# [FIXED] Subtract Blending Mode

## Issue

I have been trying to implement some of the layer blending modes of GIMP (GEGL) to Python. Currently, I am stuck in Subtract Blending mode. As per documentation, `Subtract = max(Background - Foreground, 0)`. However, doing a simple test in GIMP, with `Background image = (205,36,50)` and `Foreground image = (125,38,85)`, the resultant composite image/colour comes to be `(170, 234, 0)` which doesn’t quite follow the math above.
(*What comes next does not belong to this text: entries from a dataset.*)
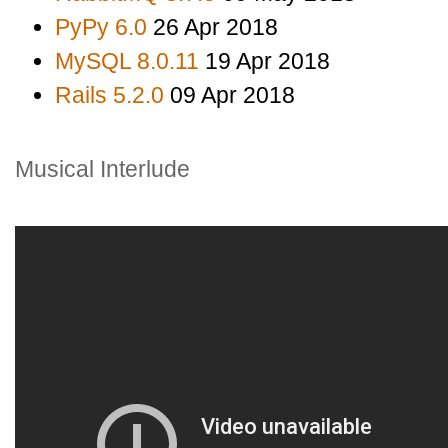
PyPy 6.0
26 Apr 2018
MySQL 8.0.11
19 Apr 2018
Rails 5.2.0
09 Apr 2018
Musical Interlude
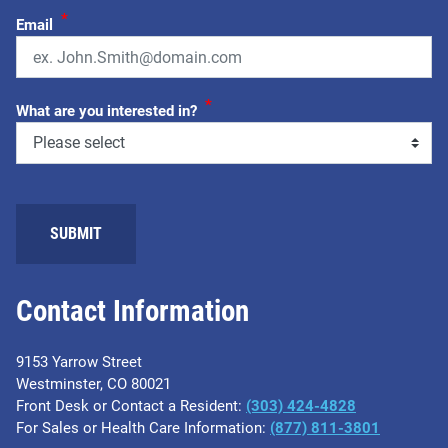
*
Email
*
What are you interested in?
SUBMIT
Contact Information
9153 Yarrow Street
Westminster, CO 80021
Front Desk or Contact a Resident:
(303) 424-4828
For Sales or Health Care Information:
(877) 811-3801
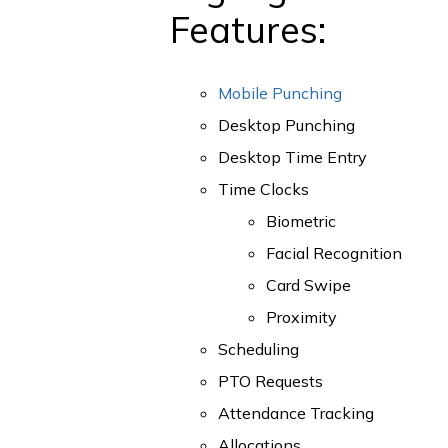
Features:
Mobile Punching
Desktop Punching
Desktop Time Entry
Time Clocks
Biometric
Facial Recognition
Card Swipe
Proximity
Scheduling
PTO Requests
Attendance Tracking
Allocations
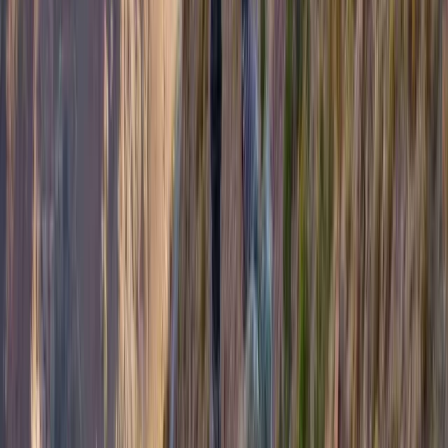
Hiking
Family Adventure Walks and Activities on
the Island of Mull
From
£
200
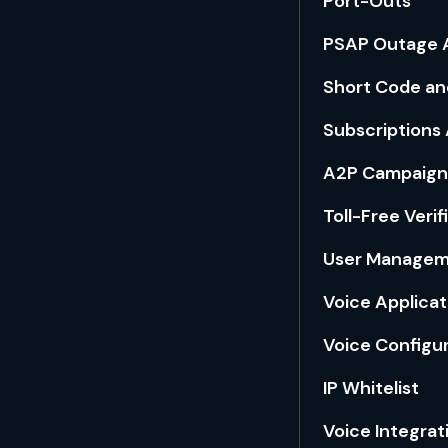
Port-Outs
PSAP Outage A
Short Code an
Subscriptions 
A2P Campaign
Toll-Free Verif
User Manage
Voice Applica
Voice Configu
IP Whitelist
Voice Integrat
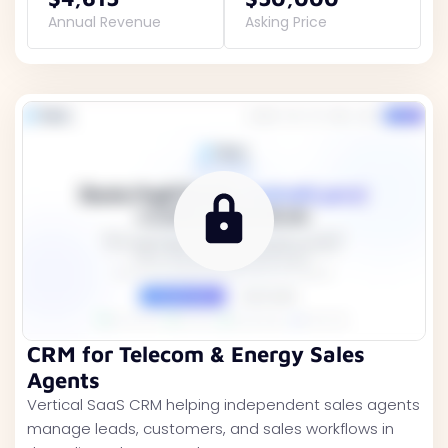
Annual Revenue
Asking Price
CRM for Telecom & Energy Sales
Agents
Vertical SaaS CRM helping independent sales agents
manage leads, customers, and sales workflows in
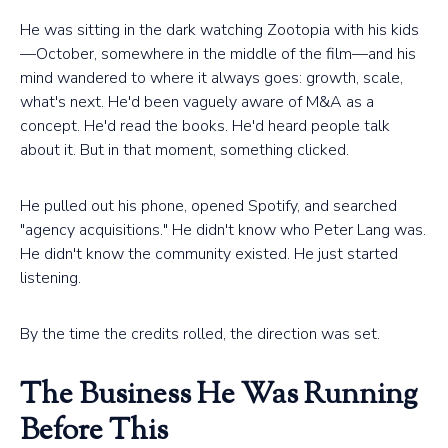
He was sitting in the dark watching Zootopia with his kids
—October, somewhere in the middle of the film—and his
mind wandered to where it always goes: growth, scale,
what's next. He'd been vaguely aware of M&A as a
concept. He'd read the books. He'd heard people talk
about it. But in that moment, something clicked.
He pulled out his phone, opened Spotify, and searched
"agency acquisitions." He didn't know who Peter Lang was.
He didn't know the community existed. He just started
listening.
By the time the credits rolled, the direction was set.
The Business He Was Running
Before This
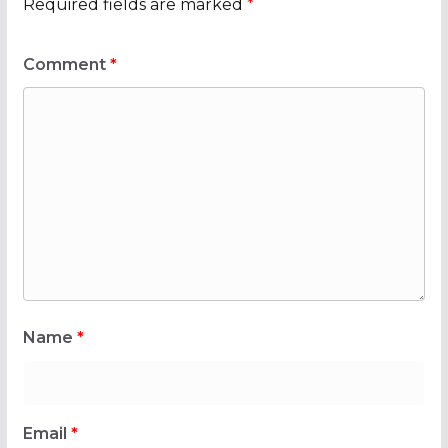
Required fields are marked
*
Comment
*
Name
*
Email
*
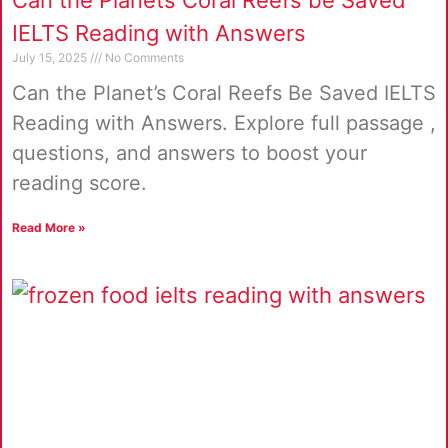
Can the Planets Coral Reefs be Saved
IELTS Reading with Answers
July 15, 2025
No Comments
Can the Planet’s Coral Reefs Be Saved IELTS
Reading with Answers. Explore full passage ,
questions, and answers to boost your
reading score.
Read More »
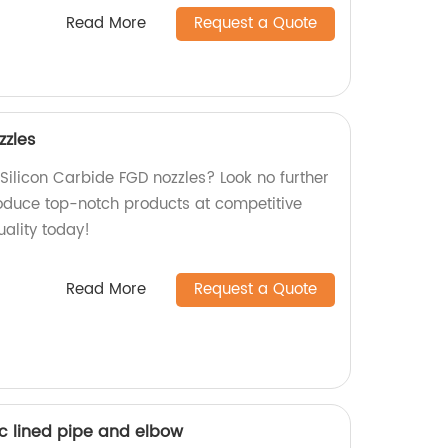
Read More
Request a Quote
zzles
 Silicon Carbide FGD nozzles? Look no further
oduce top-notch products at competitive
uality today!
Read More
Request a Quote
c lined pipe and elbow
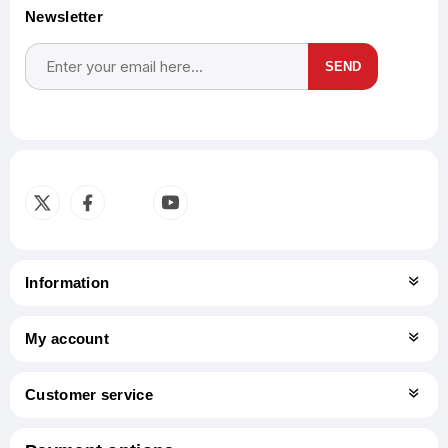
Newsletter
SEND
Subscribe
Unsubscribe
Information
My account
Customer service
As per understanding, Subtract does not use Alpha Blending. So, could this be a compositing issue? Or Subtract follows different math? More details and background can be find in a separate SO question.

EDIT [14/10/2021]:
I tried with this image as my Source. Performed following steps on images normalised in range `[0, 1]`:

1. Applied a Colour Dodge (no prior conversion from `sRGB -> linear RGB` was done) and obtained this from my implementation which matches with GIMP result.
2. `sRGB -> linear RGB` conversion on Colour Dodge and Source image. [Reference]
3. Apply Subtract blending with `Background = Colour Dodge` and `Foreground = Source Image`
4. Reconvert `linear RGB-> sRGB`

I obtain this from POC. Left RGB triplet: (69,60,34); Right RGB triplet: (3,0,192). And the GIMP result. Left RGB triplet: (69,60,35); Right RGB triplet: (4,255,255)

## Solution

If you are looking at channel values in the `0 ➞ 255` range they are likely gamma-corrected. The operation is possibly done like this:

• convert each layer to "linear light" in the `0.0 ➞ 1.0` range using something like
``````L = ((V/255) ** gamma) (*)
``````
• apply the "difference" formula
• convert the result back to gamma-corrected:
``````V = (255 * (Diff ** (1/gamma)))
``````

With `gamma=2.2` you obtain 170 for the Red channel, but I don’t see why you get 234 on the Green channel.

(*) The actual formula has a special case for the very low values IIRC.